Atualize o texto sobre a agricultura paulista: escreva de novo tudo de "As culturas que" até "em São Paulo.", trocando "São Paulo" por "território paulista".

TEXTO DO DOCUMENTO:
========================================

Agricultura paulista e mudanças na estrutura de representação

            A recente mudança na estrutura de representação da agricultura paulista - com o fortalecimento do Conselho de Agronegócios da Federação da Indústria do Estado de São Paulo (FIESP), formalizado em concomitância com um Departamento de Agronegócios que lhe confere base operacional - é relevante por reafirmar o sentido de que as transformações econômicas movem a história. Essa ocorrência assume mais consistência quando a presidência desse processo é conferida a uma das maiores lideranças da agricultura brasileira, marcada por ser dotada de visão avançada, nada menos que o ex-ministro da Agricultura, Pecuária e Abastecimento Roberto Rodrigues1.
            Trata-se de avanço essencial para as transformações econômicas paulistas e brasileiras. Rompe com o velho equívoco do conflito agropecuária/indústria, ao assumir a necessidade da promoção da orquestração de interesses nas cadeias de produção como fundamental para a competitividade do principal segmento de economias continentais integradas: a agricultura. Representa por outro lado, em termos brasileiros, a primeira e mais consistente medida de avanço da estrutura de representação setorial para mais além da visão de agropecuária, limitada pelas divisórias das cercas das propriedades rurais.
            As transformações da agricultura no desenvolvimento econômico não apenas impulsionaram a geração de riqueza e de emprego setorial para mais além da agropecuária como também avançam para inseri-la de forma plena no processo de financeirização da riqueza. Nesse movimento, a emancipação de atividades, antes circunscritas ao campo, multiplicou fábricas tanto de bens de capital e insumos quanto de processamento e, no ritmo em que isso caminhava, a agricultura diferenciava-se da agropecuária, agregando valor ao produto da produção biológica.
            As culturas que antes dominavam as paisagens submergiram progressivamente em cadeias de produção, construindo mecanismos diversos de coordenação vertical que revolucionaram as estruturas de mercado e os processos de formação de preços. Em função disso, era nítido que esse avanço na estrutura de representação setorial deveria ocorrer em São Paulo.
            Uma leitura da realidade estrutural da agricultura paulista revela com nitidez essa necessidade de evolução na estrutura representativa. A composição da área agropecuária paulista em 2005 mostra que a expressiva soma de 4,9 milhões de hectares, dos 8,8 milhões de hectares de lavoura, é ocupada por culturas absolutamente integradas em estruturas agroindustriais, praticamente tornando sem sentido a noção de agropecuária (tabela 1).

========================================

TRECHOS DA LISTAGEM:
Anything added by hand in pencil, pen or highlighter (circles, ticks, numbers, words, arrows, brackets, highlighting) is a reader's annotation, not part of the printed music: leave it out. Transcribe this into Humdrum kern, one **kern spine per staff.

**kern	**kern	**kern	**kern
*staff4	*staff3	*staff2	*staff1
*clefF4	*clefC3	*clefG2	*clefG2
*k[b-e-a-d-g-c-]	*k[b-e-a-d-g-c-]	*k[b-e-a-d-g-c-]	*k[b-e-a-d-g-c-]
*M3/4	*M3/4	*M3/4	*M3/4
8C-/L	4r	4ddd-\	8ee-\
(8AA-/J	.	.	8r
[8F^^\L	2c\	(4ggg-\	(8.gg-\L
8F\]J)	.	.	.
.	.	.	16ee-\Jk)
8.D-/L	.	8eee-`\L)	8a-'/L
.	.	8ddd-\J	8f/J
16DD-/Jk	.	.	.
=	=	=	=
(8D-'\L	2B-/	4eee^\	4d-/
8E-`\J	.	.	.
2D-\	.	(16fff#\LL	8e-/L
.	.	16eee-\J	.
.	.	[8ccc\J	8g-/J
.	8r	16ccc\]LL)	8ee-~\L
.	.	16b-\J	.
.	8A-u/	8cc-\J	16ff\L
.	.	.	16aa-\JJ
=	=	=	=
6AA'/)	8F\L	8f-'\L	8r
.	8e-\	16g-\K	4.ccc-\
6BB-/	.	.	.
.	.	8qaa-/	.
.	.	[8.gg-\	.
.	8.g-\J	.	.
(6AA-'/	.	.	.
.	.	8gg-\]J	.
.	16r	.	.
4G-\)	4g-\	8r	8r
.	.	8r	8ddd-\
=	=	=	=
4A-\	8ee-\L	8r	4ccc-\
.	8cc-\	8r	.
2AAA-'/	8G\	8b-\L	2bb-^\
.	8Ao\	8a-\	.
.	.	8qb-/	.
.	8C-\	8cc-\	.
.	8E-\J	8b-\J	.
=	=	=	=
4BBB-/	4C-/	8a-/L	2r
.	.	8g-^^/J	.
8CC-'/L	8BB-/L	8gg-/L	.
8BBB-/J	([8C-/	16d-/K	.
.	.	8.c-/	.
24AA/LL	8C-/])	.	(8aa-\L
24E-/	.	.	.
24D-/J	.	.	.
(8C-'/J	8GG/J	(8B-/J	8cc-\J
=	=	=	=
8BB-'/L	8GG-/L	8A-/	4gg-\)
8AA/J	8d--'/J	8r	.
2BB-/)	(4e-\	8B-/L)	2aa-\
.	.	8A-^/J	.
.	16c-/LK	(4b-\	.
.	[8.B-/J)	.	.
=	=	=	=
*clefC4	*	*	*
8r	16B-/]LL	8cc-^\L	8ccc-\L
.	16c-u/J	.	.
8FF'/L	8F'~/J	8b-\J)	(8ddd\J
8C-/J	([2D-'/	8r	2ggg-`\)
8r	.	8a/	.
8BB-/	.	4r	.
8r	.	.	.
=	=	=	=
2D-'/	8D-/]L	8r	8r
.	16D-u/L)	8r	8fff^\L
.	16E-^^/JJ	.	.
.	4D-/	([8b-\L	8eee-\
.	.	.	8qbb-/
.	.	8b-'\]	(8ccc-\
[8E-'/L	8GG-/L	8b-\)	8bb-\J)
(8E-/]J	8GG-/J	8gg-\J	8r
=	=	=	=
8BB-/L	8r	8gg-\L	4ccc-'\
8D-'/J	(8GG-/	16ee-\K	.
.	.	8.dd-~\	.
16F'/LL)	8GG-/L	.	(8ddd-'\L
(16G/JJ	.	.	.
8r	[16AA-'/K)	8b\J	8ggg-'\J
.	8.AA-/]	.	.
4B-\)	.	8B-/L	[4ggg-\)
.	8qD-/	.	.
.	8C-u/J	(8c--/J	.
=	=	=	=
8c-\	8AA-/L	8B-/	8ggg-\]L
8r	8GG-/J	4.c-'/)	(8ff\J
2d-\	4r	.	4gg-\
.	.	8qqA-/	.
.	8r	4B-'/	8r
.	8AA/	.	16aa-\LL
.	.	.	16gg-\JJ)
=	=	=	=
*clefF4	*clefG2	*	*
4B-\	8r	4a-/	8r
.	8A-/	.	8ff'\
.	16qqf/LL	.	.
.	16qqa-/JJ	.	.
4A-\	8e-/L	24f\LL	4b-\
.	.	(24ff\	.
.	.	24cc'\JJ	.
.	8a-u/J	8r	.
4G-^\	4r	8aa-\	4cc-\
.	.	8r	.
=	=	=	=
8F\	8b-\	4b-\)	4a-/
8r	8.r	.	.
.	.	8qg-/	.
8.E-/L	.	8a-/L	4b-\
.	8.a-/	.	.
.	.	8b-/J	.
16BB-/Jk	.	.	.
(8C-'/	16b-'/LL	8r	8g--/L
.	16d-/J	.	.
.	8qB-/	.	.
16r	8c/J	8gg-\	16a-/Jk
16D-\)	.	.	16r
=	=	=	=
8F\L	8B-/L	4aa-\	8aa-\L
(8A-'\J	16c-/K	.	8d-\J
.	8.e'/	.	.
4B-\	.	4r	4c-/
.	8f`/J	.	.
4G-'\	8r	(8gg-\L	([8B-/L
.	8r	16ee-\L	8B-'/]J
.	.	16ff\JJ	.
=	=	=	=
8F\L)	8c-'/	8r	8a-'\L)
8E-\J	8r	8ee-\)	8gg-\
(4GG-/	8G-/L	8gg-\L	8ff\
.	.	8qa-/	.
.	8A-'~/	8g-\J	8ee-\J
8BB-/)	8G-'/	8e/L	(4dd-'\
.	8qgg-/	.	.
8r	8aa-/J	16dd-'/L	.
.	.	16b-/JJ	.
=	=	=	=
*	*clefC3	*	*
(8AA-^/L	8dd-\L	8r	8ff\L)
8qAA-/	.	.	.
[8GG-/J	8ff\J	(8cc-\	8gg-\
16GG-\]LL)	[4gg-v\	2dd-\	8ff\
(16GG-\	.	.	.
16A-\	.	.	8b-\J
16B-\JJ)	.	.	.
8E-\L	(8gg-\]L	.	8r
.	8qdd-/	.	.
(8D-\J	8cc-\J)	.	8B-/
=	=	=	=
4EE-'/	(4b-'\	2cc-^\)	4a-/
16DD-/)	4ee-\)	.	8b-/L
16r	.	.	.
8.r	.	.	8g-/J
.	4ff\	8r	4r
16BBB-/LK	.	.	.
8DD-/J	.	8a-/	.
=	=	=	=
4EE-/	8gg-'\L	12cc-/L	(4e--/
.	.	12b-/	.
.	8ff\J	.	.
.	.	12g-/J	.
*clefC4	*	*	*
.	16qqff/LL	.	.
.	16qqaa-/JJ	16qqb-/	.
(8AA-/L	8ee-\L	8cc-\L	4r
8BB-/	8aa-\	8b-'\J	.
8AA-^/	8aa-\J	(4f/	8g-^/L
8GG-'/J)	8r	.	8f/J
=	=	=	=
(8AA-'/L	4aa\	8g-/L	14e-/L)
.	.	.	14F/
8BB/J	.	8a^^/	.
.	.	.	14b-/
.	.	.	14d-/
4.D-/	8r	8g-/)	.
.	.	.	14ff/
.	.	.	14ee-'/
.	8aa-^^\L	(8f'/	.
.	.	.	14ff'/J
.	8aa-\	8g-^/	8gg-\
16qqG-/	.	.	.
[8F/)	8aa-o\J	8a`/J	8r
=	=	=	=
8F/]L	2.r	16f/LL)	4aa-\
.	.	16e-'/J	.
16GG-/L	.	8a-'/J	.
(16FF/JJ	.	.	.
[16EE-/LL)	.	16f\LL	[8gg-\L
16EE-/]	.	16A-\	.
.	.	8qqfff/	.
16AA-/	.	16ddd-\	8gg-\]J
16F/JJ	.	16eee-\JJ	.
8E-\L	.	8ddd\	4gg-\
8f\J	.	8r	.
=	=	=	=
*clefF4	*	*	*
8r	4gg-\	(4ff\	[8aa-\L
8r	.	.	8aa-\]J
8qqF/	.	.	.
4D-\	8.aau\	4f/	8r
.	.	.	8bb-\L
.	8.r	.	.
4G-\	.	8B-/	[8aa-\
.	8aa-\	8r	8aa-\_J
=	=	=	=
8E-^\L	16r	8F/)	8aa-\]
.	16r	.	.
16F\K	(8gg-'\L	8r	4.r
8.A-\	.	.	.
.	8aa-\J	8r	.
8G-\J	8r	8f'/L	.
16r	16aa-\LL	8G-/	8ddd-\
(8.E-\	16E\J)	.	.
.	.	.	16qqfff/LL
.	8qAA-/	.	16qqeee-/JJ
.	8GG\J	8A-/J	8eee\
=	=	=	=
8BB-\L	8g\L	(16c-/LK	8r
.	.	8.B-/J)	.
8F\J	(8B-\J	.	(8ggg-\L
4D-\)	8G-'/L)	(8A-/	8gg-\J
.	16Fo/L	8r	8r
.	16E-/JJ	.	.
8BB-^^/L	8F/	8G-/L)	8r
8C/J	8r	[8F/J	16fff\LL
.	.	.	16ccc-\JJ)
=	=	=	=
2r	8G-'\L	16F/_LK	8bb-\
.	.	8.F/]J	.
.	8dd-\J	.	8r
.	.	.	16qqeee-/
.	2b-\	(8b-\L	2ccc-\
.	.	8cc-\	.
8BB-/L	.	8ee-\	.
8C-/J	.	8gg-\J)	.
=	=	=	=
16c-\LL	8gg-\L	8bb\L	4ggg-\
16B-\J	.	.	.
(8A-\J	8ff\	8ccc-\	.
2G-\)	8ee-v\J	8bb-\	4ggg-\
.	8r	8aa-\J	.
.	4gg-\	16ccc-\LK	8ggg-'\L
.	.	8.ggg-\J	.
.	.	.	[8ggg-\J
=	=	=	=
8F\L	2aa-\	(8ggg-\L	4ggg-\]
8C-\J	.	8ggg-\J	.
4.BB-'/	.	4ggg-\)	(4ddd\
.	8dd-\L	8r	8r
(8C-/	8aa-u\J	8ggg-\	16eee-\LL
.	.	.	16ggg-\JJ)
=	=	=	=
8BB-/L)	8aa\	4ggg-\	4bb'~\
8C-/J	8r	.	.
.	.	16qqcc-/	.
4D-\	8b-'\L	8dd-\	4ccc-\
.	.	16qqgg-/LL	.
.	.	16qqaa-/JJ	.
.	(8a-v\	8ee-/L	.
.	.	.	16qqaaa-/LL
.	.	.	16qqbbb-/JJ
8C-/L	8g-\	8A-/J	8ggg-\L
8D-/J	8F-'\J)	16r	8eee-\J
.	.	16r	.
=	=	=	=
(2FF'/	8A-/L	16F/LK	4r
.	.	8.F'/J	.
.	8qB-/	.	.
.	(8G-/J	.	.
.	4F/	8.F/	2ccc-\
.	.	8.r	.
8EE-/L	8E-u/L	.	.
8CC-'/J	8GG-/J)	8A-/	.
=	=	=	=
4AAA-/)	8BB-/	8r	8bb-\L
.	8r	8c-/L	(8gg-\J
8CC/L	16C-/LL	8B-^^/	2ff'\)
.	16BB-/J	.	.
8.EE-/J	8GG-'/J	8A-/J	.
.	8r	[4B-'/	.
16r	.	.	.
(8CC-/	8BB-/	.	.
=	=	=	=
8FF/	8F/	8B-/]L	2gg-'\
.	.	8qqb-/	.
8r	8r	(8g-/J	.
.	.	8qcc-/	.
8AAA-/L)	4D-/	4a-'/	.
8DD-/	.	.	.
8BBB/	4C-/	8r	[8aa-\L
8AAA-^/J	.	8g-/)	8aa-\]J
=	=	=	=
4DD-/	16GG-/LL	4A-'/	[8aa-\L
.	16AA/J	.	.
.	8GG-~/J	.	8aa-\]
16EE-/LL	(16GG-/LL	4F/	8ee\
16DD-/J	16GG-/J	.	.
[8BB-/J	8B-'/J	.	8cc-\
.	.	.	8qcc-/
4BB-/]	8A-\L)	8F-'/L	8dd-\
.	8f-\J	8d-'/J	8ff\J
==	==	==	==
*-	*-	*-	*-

========================================

RESULTADO DA TAREFA:
As culturas que antes dominavam as paisagens submergiram progressivamente em cadeias de produção, construindo mecanismos diversos de coordenação vertical que revolucionaram as estruturas de mercado e os processos de formação de preços. Em função disso, era nítido que esse avanço na estrutura de representação setorial deveria ocorrer em território paulista.